Para muchas mujeres, el verano coincide con una etapa especialmente ilusionante de sus vidas: el embarazo. Sin embargo, las altas temperaturas, los cambios en las rutinas y las vacaciones pueden provocar que algunas molestias propias de la gestación sean más evidentes. La buena noticia es que, con unas sencillas medidas, es posible disfrutar plenamente del verano mientras se cuida la salud de la madre y del bebé. La Dra. Maricruz González Álvarez, ginecóloga y obstetra y responsable de la Unidad de Diagnóstico Prenatal del Hospital Universitario Nuestra Señora del Rosario, ofrece esta serie de consejos prácticos y fáciles de ejecutar:
- Hidratación. Es, sin duda, la recomendación más importante. Durante el embarazo aumenta la necesidad de líquidos y el calor favorece una mayor pérdida de agua a través del sudor. Beber agua con frecuencia, incluso antes de sentir sed, ayuda a prevenir mareos, cansancio, dolor de cabeza y sensación de agotamiento. Llevar siempre una botella de agua y aprovechar frutas ricas en agua, como la sandía, el melón o los melocotones, facilita una hidratación adecuada.
- Alimentación. El verano invita a consumir comidas más ligeras y frescas. Las ensaladas, verduras, frutas, legumbres y pescados son opciones saludables y fáciles de digerir. No obstante, conviene no descuidar las recomendaciones habituales de seguridad alimentaria durante el embarazo. Es importante lavar bien frutas y verduras, evitar alimentos crudos o insuficientemente cocinados y conservar los alimentos refrigerados para reducir el riesgo de infecciones alimentarias.
- Infecciones urinarias. Son relativamente frecuentes durante la gestación y el calor puede favorecer su aparición si existe deshidratación. Para prevenirlas se aconseja beber suficiente agua, no retrasar las visitas al baño y mantener una correcta higiene íntima. Asimismo, es recomendable evitar permanecer mucho tiempo con ropa de baño mojada, especialmente después de salir de la piscina o del mar.

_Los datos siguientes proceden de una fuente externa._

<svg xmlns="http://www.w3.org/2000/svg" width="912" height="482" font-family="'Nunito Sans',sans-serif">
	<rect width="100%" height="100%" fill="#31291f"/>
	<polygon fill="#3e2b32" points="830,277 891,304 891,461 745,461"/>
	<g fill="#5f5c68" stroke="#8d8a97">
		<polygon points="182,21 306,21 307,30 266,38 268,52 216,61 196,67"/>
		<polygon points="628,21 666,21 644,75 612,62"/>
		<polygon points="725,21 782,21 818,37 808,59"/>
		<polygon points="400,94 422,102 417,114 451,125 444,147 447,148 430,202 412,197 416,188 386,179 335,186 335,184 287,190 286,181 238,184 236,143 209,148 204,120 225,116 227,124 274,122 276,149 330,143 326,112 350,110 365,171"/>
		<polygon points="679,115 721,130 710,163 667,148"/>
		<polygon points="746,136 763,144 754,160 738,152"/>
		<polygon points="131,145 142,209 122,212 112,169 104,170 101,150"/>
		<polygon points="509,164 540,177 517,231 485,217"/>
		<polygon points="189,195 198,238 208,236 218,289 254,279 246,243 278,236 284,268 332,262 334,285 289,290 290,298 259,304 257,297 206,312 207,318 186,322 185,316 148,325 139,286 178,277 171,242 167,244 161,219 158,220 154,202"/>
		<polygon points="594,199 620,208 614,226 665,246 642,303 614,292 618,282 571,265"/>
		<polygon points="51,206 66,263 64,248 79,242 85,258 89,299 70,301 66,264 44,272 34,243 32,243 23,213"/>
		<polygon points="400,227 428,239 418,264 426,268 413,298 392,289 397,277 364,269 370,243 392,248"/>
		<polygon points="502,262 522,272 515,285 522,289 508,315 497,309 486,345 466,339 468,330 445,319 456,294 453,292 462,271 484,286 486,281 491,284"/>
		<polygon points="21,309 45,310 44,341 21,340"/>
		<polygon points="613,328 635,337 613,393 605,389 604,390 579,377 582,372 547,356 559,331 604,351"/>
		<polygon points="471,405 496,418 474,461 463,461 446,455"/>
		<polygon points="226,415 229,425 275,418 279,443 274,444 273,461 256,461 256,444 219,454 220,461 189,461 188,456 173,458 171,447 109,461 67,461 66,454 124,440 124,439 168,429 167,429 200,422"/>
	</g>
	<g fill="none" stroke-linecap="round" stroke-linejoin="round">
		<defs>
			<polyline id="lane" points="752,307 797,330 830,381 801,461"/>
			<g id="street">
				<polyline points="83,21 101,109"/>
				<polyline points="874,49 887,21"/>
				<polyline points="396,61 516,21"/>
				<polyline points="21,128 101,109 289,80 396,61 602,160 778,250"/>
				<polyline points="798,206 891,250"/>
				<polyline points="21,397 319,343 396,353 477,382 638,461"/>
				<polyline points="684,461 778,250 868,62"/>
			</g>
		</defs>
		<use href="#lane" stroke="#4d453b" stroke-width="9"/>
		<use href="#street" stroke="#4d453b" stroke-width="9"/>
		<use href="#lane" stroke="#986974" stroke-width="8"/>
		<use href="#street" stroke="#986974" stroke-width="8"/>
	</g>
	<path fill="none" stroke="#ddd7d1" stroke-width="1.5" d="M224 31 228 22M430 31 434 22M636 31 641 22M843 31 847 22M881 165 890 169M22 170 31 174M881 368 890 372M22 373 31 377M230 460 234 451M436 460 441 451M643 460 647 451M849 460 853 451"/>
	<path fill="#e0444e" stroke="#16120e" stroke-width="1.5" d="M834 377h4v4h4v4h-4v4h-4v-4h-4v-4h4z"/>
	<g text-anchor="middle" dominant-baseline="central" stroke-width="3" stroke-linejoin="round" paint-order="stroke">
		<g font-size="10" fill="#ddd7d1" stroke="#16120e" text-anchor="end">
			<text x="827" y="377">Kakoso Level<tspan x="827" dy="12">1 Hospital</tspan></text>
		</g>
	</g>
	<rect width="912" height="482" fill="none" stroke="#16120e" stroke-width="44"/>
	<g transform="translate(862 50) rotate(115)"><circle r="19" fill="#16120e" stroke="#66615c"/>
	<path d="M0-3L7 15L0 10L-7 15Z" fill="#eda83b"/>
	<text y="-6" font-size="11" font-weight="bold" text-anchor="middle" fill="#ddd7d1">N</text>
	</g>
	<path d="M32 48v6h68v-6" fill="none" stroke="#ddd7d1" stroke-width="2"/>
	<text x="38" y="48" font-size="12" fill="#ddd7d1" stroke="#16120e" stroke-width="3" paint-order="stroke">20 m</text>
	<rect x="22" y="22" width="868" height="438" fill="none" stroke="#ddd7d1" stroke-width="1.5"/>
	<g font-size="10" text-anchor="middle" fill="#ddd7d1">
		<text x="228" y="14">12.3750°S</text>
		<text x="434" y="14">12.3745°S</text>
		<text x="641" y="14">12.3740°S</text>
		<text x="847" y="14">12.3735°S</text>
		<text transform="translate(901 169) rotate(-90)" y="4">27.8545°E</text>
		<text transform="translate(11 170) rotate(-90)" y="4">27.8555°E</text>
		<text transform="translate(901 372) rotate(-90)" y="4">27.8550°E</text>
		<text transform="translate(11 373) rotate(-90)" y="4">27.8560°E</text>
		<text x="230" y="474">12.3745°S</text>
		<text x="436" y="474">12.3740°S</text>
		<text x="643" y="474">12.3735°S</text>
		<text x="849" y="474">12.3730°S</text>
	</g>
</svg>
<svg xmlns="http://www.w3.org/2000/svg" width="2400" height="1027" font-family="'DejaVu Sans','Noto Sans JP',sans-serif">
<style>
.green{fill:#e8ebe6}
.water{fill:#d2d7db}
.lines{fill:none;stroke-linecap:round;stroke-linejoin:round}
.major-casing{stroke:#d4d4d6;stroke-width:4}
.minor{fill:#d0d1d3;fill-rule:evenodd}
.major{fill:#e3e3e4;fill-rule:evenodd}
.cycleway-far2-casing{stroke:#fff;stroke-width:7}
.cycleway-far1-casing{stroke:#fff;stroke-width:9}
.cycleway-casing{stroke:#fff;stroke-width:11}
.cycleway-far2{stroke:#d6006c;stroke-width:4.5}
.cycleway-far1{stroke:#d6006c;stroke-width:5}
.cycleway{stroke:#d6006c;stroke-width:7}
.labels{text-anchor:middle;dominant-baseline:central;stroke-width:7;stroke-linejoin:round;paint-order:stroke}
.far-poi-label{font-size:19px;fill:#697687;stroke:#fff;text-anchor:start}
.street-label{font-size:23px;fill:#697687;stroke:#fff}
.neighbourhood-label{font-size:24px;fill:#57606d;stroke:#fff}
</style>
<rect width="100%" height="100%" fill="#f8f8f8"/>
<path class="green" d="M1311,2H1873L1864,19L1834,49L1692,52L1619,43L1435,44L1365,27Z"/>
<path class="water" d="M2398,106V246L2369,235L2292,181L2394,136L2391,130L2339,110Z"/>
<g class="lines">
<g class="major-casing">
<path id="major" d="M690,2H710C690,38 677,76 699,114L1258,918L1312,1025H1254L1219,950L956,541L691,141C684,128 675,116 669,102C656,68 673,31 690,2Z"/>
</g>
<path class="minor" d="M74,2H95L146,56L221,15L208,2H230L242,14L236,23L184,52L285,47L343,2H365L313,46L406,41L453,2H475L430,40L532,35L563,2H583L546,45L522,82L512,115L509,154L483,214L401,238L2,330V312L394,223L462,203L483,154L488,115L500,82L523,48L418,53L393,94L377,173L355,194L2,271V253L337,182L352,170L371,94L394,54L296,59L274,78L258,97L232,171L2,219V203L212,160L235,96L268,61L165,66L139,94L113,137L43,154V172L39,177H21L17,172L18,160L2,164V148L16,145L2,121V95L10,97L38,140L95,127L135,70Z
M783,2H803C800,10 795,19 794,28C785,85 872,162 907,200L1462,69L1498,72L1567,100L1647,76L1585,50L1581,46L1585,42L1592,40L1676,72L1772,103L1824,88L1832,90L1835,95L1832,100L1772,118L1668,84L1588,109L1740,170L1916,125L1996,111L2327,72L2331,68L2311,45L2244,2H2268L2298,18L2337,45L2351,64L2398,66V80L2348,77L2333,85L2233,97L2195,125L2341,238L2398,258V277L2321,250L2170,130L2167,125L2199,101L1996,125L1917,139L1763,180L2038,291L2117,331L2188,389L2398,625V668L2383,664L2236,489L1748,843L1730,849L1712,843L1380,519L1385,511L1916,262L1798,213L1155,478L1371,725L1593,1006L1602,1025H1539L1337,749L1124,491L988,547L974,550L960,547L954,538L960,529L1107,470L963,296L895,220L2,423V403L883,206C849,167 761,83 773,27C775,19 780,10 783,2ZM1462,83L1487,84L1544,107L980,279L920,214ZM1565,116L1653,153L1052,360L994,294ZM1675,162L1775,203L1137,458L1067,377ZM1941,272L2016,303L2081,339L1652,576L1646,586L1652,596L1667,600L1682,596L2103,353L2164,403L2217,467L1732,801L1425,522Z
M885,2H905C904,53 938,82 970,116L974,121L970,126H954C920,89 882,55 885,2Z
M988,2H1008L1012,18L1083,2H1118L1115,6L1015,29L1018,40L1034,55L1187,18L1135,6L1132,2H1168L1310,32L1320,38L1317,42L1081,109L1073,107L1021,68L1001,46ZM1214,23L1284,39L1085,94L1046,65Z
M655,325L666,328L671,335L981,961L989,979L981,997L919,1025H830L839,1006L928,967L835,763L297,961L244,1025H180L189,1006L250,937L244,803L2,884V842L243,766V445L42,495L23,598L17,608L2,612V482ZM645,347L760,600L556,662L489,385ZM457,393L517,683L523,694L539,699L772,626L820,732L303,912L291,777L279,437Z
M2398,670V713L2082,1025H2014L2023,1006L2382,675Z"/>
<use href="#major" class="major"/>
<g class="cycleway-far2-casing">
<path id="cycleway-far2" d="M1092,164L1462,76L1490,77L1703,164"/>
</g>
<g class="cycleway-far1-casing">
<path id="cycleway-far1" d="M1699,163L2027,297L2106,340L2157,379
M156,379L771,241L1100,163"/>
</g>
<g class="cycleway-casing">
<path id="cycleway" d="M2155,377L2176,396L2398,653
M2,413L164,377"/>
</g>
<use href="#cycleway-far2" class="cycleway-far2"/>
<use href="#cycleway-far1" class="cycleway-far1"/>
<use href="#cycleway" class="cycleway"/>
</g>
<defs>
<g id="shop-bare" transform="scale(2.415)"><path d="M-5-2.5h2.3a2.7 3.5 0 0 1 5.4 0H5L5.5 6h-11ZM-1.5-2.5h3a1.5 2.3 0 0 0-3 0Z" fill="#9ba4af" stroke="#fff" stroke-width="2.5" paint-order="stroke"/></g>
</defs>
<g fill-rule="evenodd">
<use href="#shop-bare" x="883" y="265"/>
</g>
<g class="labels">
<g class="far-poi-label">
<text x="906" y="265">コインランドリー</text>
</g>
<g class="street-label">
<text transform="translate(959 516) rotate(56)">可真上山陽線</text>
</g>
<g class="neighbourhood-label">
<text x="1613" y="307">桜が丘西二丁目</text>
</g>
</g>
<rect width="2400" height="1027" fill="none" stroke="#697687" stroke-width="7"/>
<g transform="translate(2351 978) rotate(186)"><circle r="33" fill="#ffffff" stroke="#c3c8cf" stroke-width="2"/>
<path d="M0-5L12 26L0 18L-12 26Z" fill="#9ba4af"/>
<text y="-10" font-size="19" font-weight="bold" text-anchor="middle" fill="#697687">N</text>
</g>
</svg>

- Baños en playa y piscina. En general, salvo que exista alguna contraindicación médica específica, es una actividad segura y muy recomendable. El agua proporciona una agradable sensación de ligereza, ayuda a aliviar la presión sobre las piernas y la espalda y favorece el ejercicio suave. Además, nadar es una de las actividades físicas más completas y mejor toleradas durante el embarazo.
- Protección solar. Durante la gestación aumenta la sensibilidad de la piel y existe una mayor predisposición a desarrollar manchas oscuras, especialmente en el rostro. Por ello, se recomienda usar fotoprotectores de alta protección, reaplicarlos con frecuencia y evitar la exposición solar durante las horas centrales del día. Un sombrero de ala ancha y unas gafas de sol completan la protección.
- Ropa. Las prendas amplias, ligeras y confeccionadas con tejidos naturales y transpirables, como el algodón o el lino, ayudan a mantener una temperatura corporal agradable y contribuyen al bienestar diario. El calzado cómodo y estable es igualmente importante, especialmente cuando aparecen la hinchazón de los pies y los tobillos, algo frecuente en los últimos meses del embarazo.
- Sueño. Dormir bien durante el embarazo ya puede resultar difícil debido a los cambios físicos y hormonales, y las temperaturas elevadas no ayudan. Mantener la habitación fresca, ventilar durante las horas más frescas del día, utilizar ropa de cama ligera y procurar acostarse bien hidratada puede favorecer un descanso más reparador.
“Conviene recordar que cada embarazo es diferente. Escuchar al propio cuerpo, respetar los momentos de descanso y consultar con el profesional sanitario ante cualquier duda son siempre las mejores recomendaciones. Con una buena hidratación, una alimentación equilibrada, protección frente al sol y hábitos saludables, el verano puede convertirse en una oportunidad perfecta para disfrutar de esta etapa única con tranquilidad, salud y bienestar”, concluye la Dra. González Álvarez.